Are you engaging your staff? Meaning – is your store staff and web staff actively participating and invested in your omnichannel efforts?
Go into any physical retailer, find the first salesperson and say, “I have a question about the product on your website”. Listen to their response. I love the gaze and fumble responses. A complete disconnect. Some get crafty and quickly “pull it up”, but others don’t even know the domain.
Next, send a website inquiry and ask about the sofa you saw in the store. It’s like they forgot they had a store.
Omnichannel will only work if the entire team is also omnichannel. No matter the role or what “channel” they are focused on – it needs to flow. Remember, omnichannel. The consumer doesn’t care how you do it. They just expect it. If you don’t, they will let you know by not letting you know ($$).

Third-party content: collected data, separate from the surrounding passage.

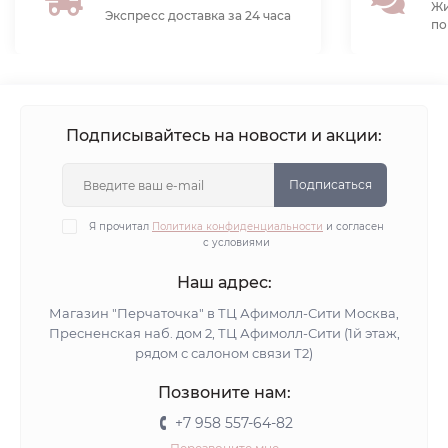
Жи
Экспресс доставка за 24 часа
по
Подписывайтесь на новости и акции:
Подписаться
Я прочитал
Политика конфиденциальности
и согласен
с условиями
Наш адрес:
Магазин "Перчаточка" в ТЦ Афимолл-Сити Москва,
Пресненская наб. дом 2, ТЦ Афимолл-Сити (1й этаж,
рядом с салоном связи Т2)
Позвоните нам:
+7 958 557-64-82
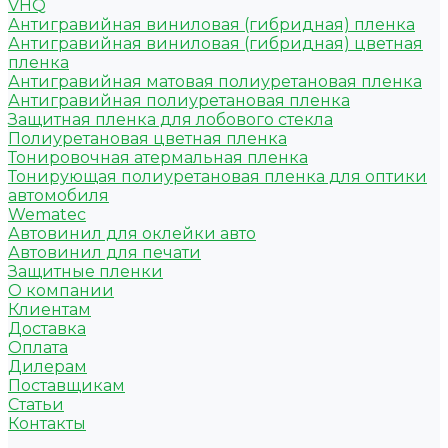
VHQ
Антигравийная виниловая (гибридная) пленка
Антигравийная виниловая (гибридная) цветная
пленка
Антигравийная матовая полиуретановая пленка
Антигравийная полиуретановая пленка
Защитная пленка для лобового стекла
Полиуретановая цветная пленка
Тонировочная атермальная пленка
Тонирующая полиуретановая пленка для оптики
автомобиля
Wematec
Автовинил для оклейки авто
Автовинил для печати
Защитные пленки
О компании
Клиентам
Доставка
Оплата
Дилерам
Поставщикам
Статьи
Контакты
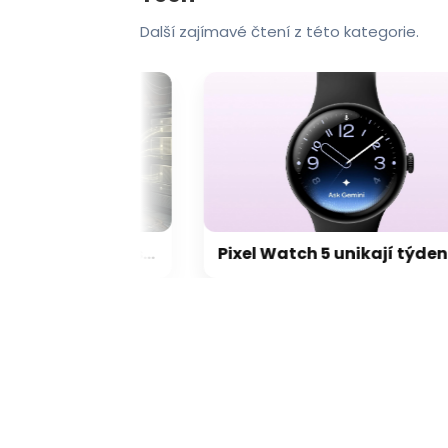
Další zajímavé čtení z této kategorie.
Navigace i předpověď počasí: vaše oblíbené aplikace mohou tajně odesílat informace o poloze
Pixel Watch 5 unikají týden před premiérou. Dvojnásobná paměť, nové funkce a osobní AI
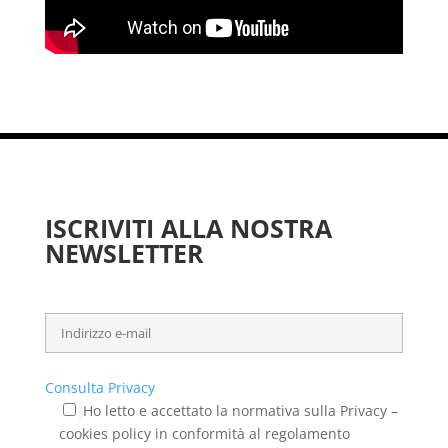
ISCRIVITI ALLA NOSTRA
NEWSLETTER
Consulta Privacy
Ho letto e accettato la normativa sulla Privacy –
cookies policy in conformità al regolamento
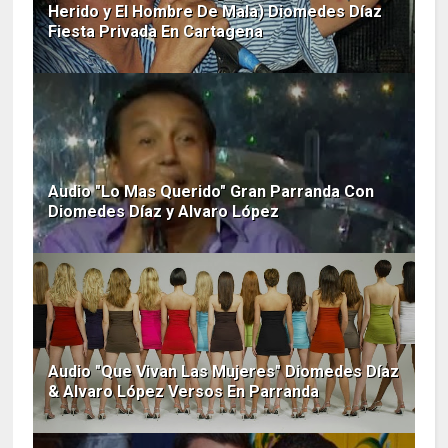
Herido y El Hombre De Mala) Diomedes Díaz
Fiesta Privada En Cartagena
Audio "Lo Mas Querido" Gran Parranda Con
Diomedes Díaz y Alvaro López
Audio "Que Vivan Las Mujeres" Diomedes Díaz
& Alvaro López Versos En Parranda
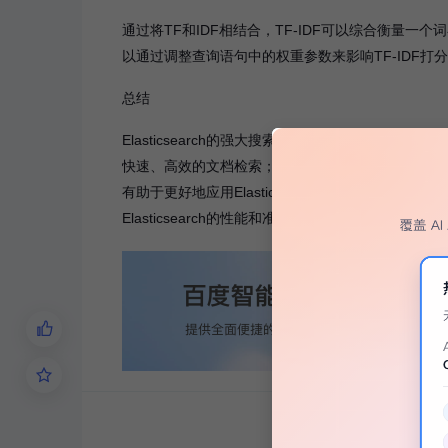
通过将TF和IDF相结合，TF-IDF可以综合衡量一个词
以通过调整查询语句中的权重参数来影响TF-IDF
总结
Elasticsearch的强大搜索功能背后，是倒排索引和T
快速、高效的文档检索；而TF-IDF打分算法则通
有助于更好地应用Elasticsearch进行数据分
Elasticsearch的性能和准确性。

Here are a few quick tips to get the team more active in both channels…
Communicate.
When was the last time you had a floor sales meeting? (I think you already see where this is going.) If your floor team is meeting on the regular to discuss current promos, incentives, finance plans, spiffs, availabilities – add a segment to discuss current website initiatives, promos marketing efforts. This is a great time to share the current home page, online only offers and review the operational processes for communication. If your team at any point thinks, “this doesn’t matter to me because I work the floor”, they need to go. Seriously. Ok, maybe not go but that is why the great divide. Where do you think that store visitor originated (with high probability)? Worse – the web team that undervalues the power of the store. Omnichannel. One channel. Seamless. It’s about the consumer.
Explore.
Take time to walk your entire team through the omnichannel journey as part of a training. Above we touched on communication. Very key. But does your entire team know how the parts need to work together? Do they understand the raw importance of that seamless experience? Correlate it to how they shop for things. How does the website visitor communicate with the retailer, and how does that handoff happen as the visitor goes online to offline to online and wherever they chose to go? How do chats work? Who does emails? Who answers the 800 number? All these operational items need to be universally understood.
Incentivize.
How do you spiff, commission or incentivize your team? Remember, omnichannel must be viewed as a seamless experience for the consumer. So if you “incentivize” to drive or encourage staff activities (sell sell sell), are you doing it in a way that matches today’s consumer journey? Tricky – but I bet you are not. I bet you have silos, and silos are scary in omnichannel.
Change and adapt!
Communicate. Explore. Incentivize. Each of those tips require change and dedication. Often disruption as you change. But to really stand a chance, retailers need to empower their entire retail machine to engage with the consumer – wherever and whenever and however on whatever. So, make sure your team is aligned and informed and focused and rewarded as such.